196. PETERSON, Sidney. A Fly in the Pigment. Sausalito: Contact Editions, 1961. The only novel by the avante-garde filmmaker, an experimental novel issued by a small publishing house that was an outgrowth of the San Francisco Beat scene. Inscribed by Peterson "with affection" to a reader who had read the novel four times. Near fine in wrappers; no indication of there having been a hardcover edition.

197. PHILLIPS, Jayne Anne. Shelter. Boston: Houghton Mifflin, 1994. Her second novel, fourth volume of fiction, which received an Academy Award in Literature from the American Academy and Institute of Arts and Letters. Signed by the author. Fine in a fine dust jacket.

198. POUND, Ezra. Guide to Kulcher. (Norfolk): New Directions (1952). Advance review copy of this volume, which reprints an edition first published in 1938, along with about 20 pages of new material and a long, previously unpublished Pound "blurb" on the rear panel of the dust jacket. One corner bumped; otherwise near fine in a near fine, lightly rubbed dust jacket. A very nice copy. Uncommon.

199. (PROULX, Annie). SAVAGE, Thomas. The Power of the Dog. Boston: Little, Brown (2001). The uncorrected proof copy of the re-issue of Savage's 1967 novel, whose cast includes a repressed homosexual Montana ranch hand. This edition has a 23-page afterword by Proulx, author of the 1997 story "Brokeback Mountain." Signed by Proulx at her contribution. Fine in wrappers.

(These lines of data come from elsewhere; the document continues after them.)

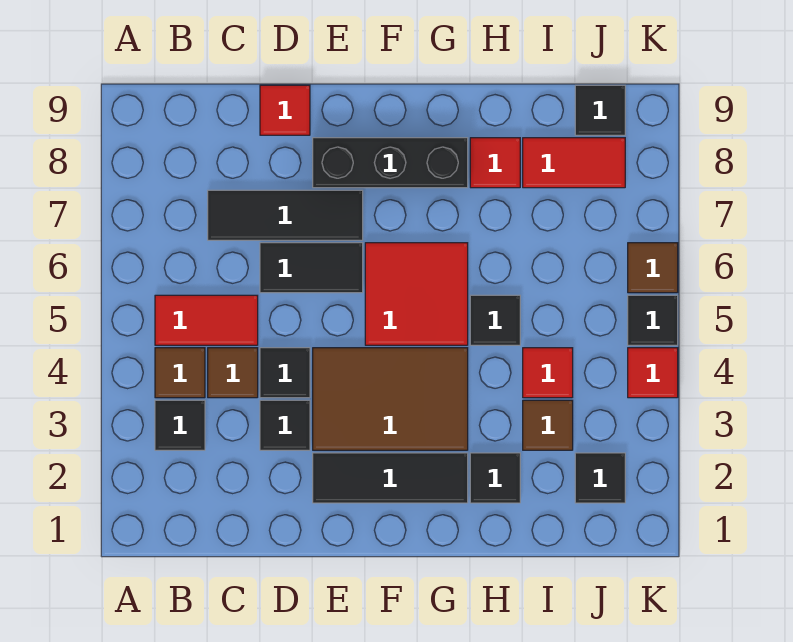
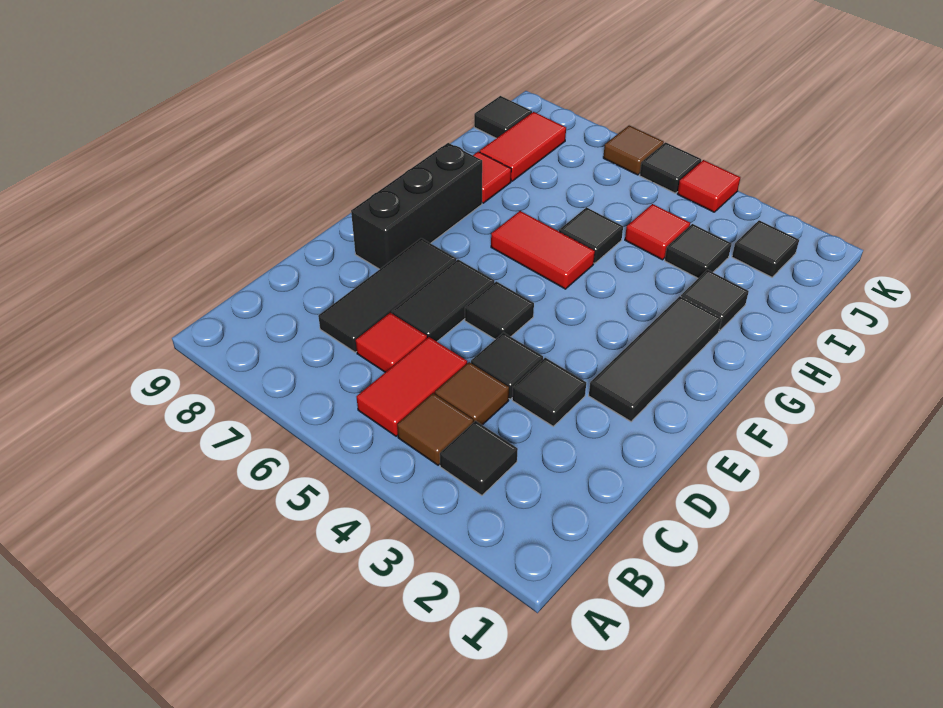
red 1x1 tile [260,85,310,135] -> red 1x1 tile moved to [356,313,427,372]
brown 2x3 tile [313,348,468,450] -> none
none -> black 1x1 tile [465,281,534,339]
red 2x2 tile [365,243,468,345] -> red 1x2 tile [491,211,595,289]
brown 1x1 tile [523,400,573,450] -> black 1x1 tile [665,224,732,278]

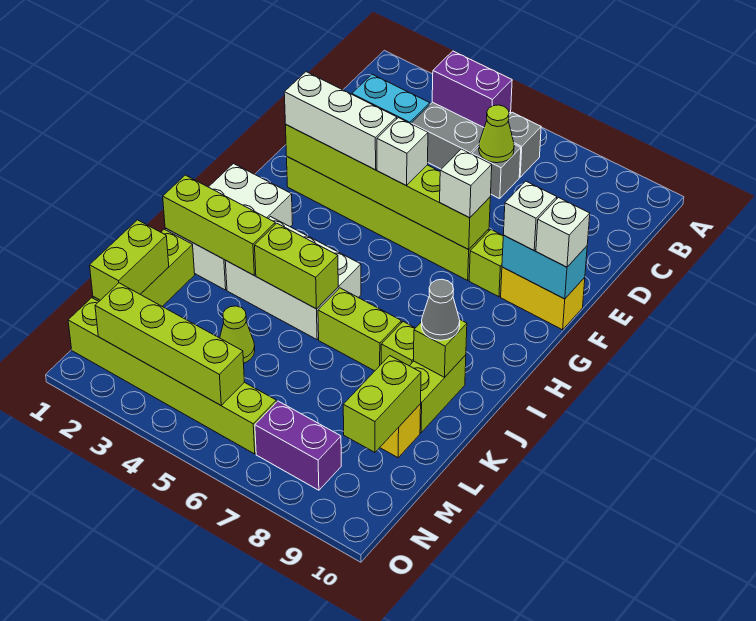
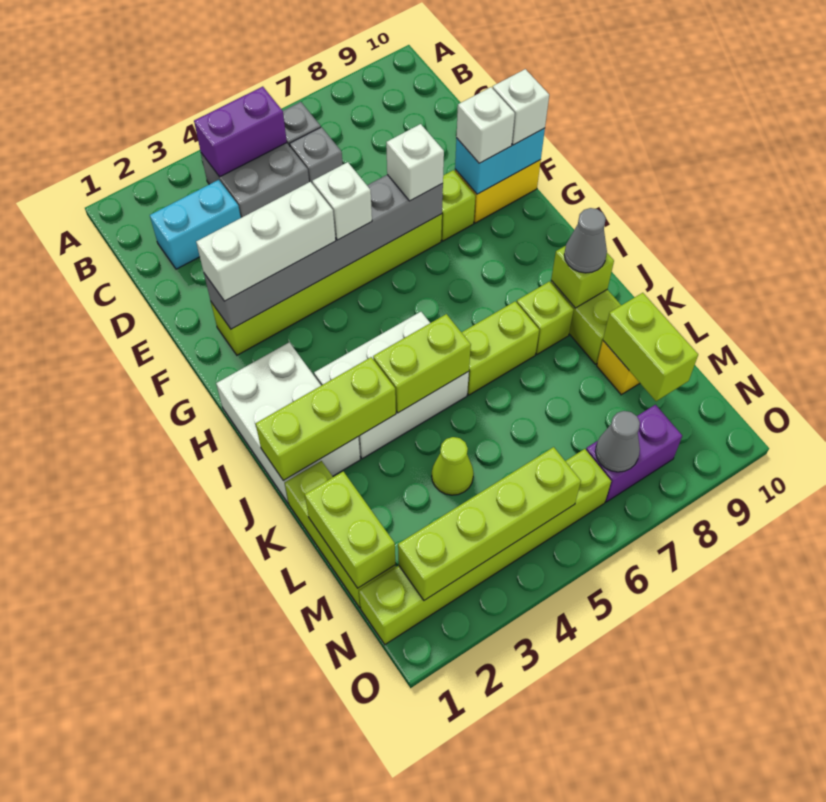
lime 1x1 cone [479,105,514,163] -> none
lime 1x6 brick [286,125,490,250] -> grey 1x6 brick [204,175,443,329]
none -> grey 1x1 cone [595,411,640,472]

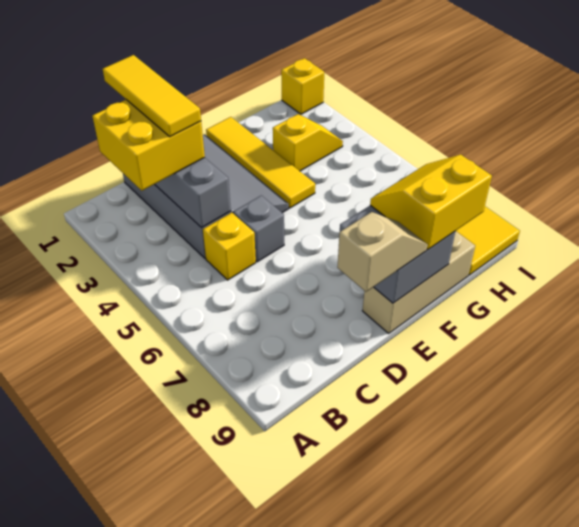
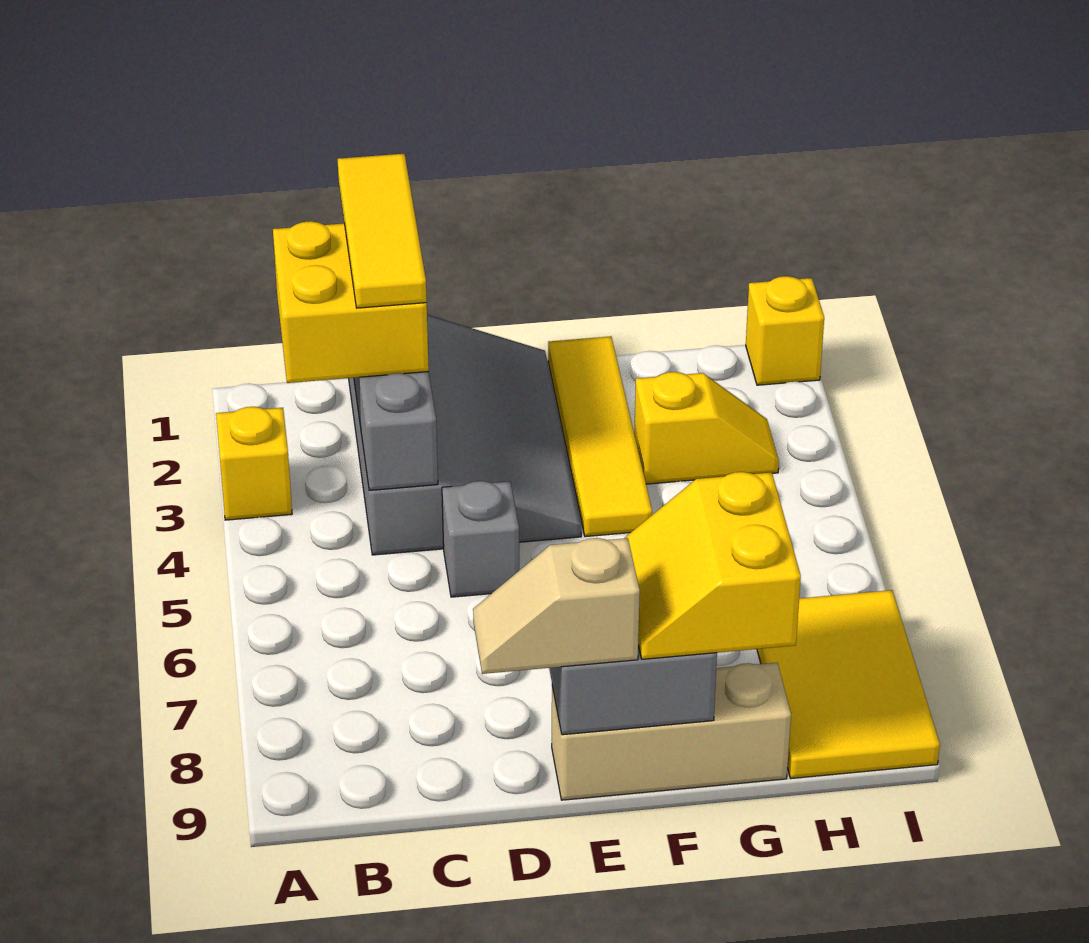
yellow 1x1 brick [203,213,256,280] -> yellow 1x1 brick moved to [216,407,292,520]
tan 1x2 slope [337,212,428,292] -> tan 1x2 slope turned to [473,538,640,674]
yellow 2x2 slope [370,155,492,249] -> yellow 2x2 slope turned to [625,472,801,659]

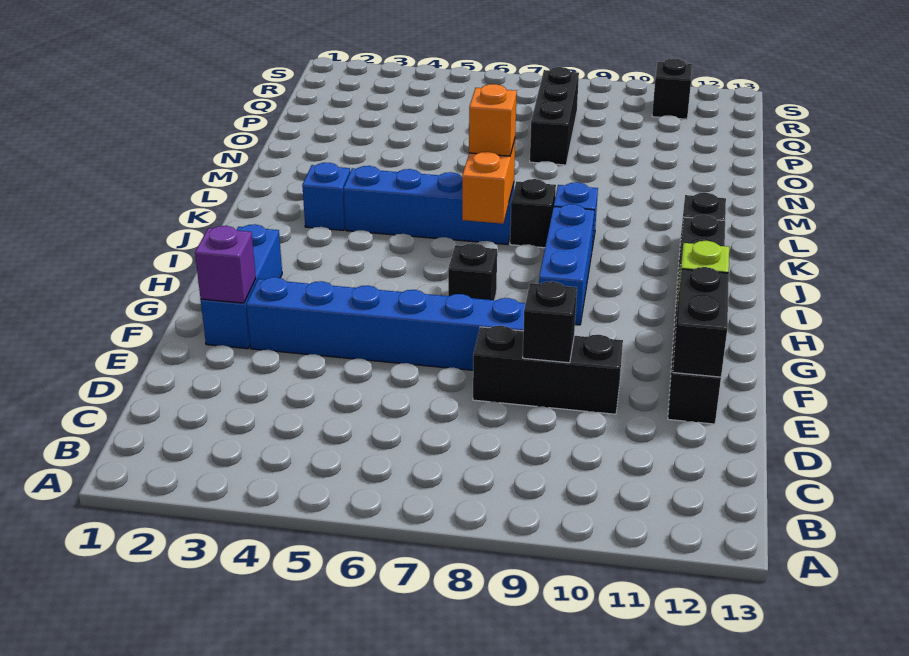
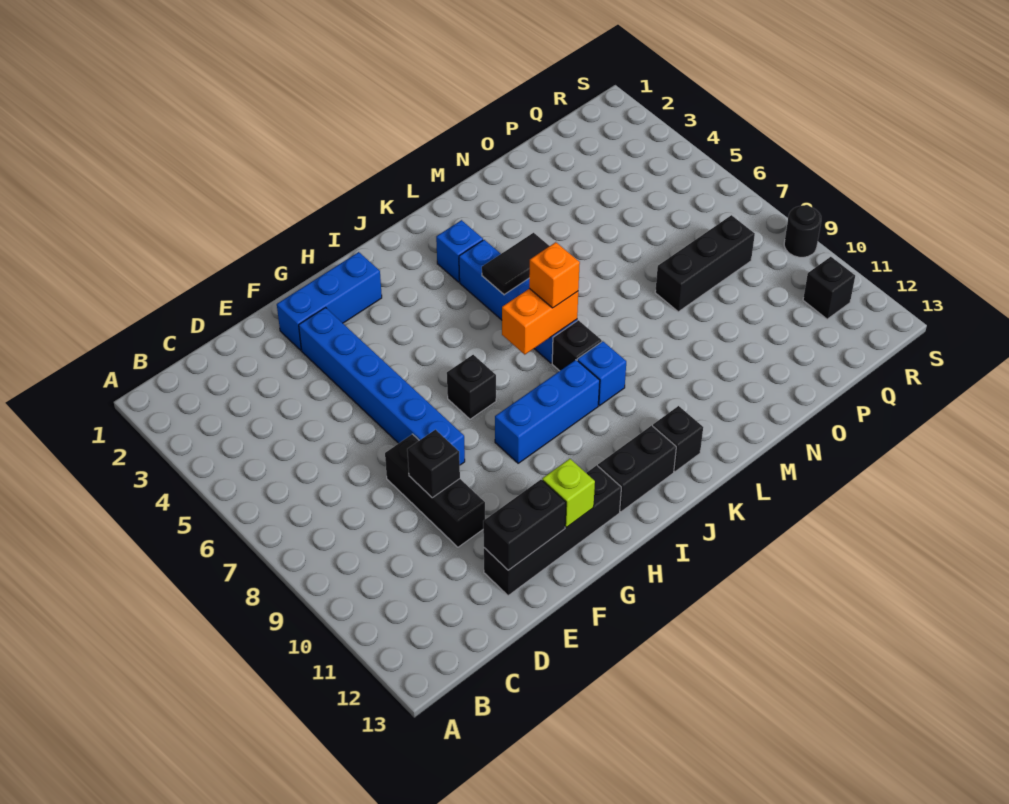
purple 1x1 brick [195,226,256,303] -> none
none -> black 1x2 tile [482,233,549,295]
none -> black 1x1 round brick [784,205,821,257]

200. PYNCHON, Thomas. Gravity's Rainbow. NY: Viking (1973). The uncorrected proof copy of Pynchon's landmark third novel, winner of the National Book Award as well as the William Dean Howells Medal for the best work of fiction by an American over a five-year span. Gravity's Rainbow became the benchmark for postmodern American fiction upon publication and secured its mysterious and reclusive author's place in the postwar American literary pantheon. It is also widely considered the culminating novel of the Sixties, the one which encapsulates and sums up the postwar events that resulted in the countercultural rejection of mainstream society and the quest for a plausible alternative view not only of contemporary society but of humanity itself. Pynchon's identity and whereabouts have consistently remained mysterious, and his publications have increasingly tended to be well-guarded secrets up to the moment of publication. For a number of years it was reported that no proofs of Gravity's Rainbow had been done, with Viking itself reportedly having confirmed that; however, in the last decade a dozen or so examples of this massive (760 pages) proof have shown up on the market. Tiny tear near the spine base; spine a bit sunned, creased and handled; still a very good copy in wrappers.